To-do item →
Every line in the data below that includes "content" belongs in the answer, copied as it stands.

(Items from a data source)
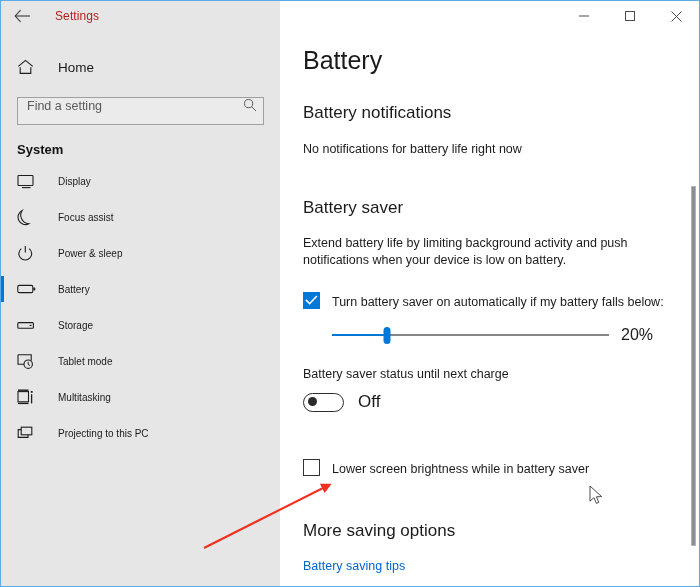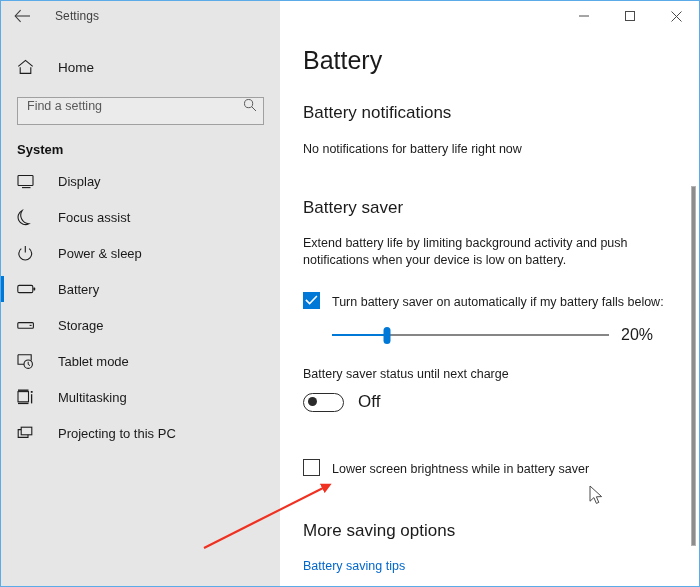--- a/index.html
+++ b/index.html
@@ -53,21 +53,21 @@
     width: 42px;
     height: 30px;
     display: flex;
     align-items: center;
     justify-content: center;
     cursor: pointer;
   }
   .back-btn svg { display: block; }
   .title-text {
     font-size: 12px;
-    color: #404040;
+    color: #b91c1c;
     margin-left: 12px;
     letter-spacing: 0.1px;
   }
   .wincaption {
     display: flex;
     align-items: center;
     height: 30px;
   }
   .capbtn {
     width: 46px;
@@ -168,21 +168,21 @@
   }
   .navitem.selected .accent { background: #0078d7; }
   .navitem .ico {
     width: 26px;
     display: flex;
     align-items: center;
     justify-content: flex-start;
     color: #1d1d1d;
   }
   .navitem .lbl {
-    font-size: 13px;
+    font-size: 10px;
     color: #1a1a1a;
     margin-left: 15px;
     white-space: nowrap;
   }
 
   
   .content {
     position: absolute;
     top: 30px;
     left: 279px;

Worked solution →
     justify-content: center;
     justify-content: flex-start;
   .content {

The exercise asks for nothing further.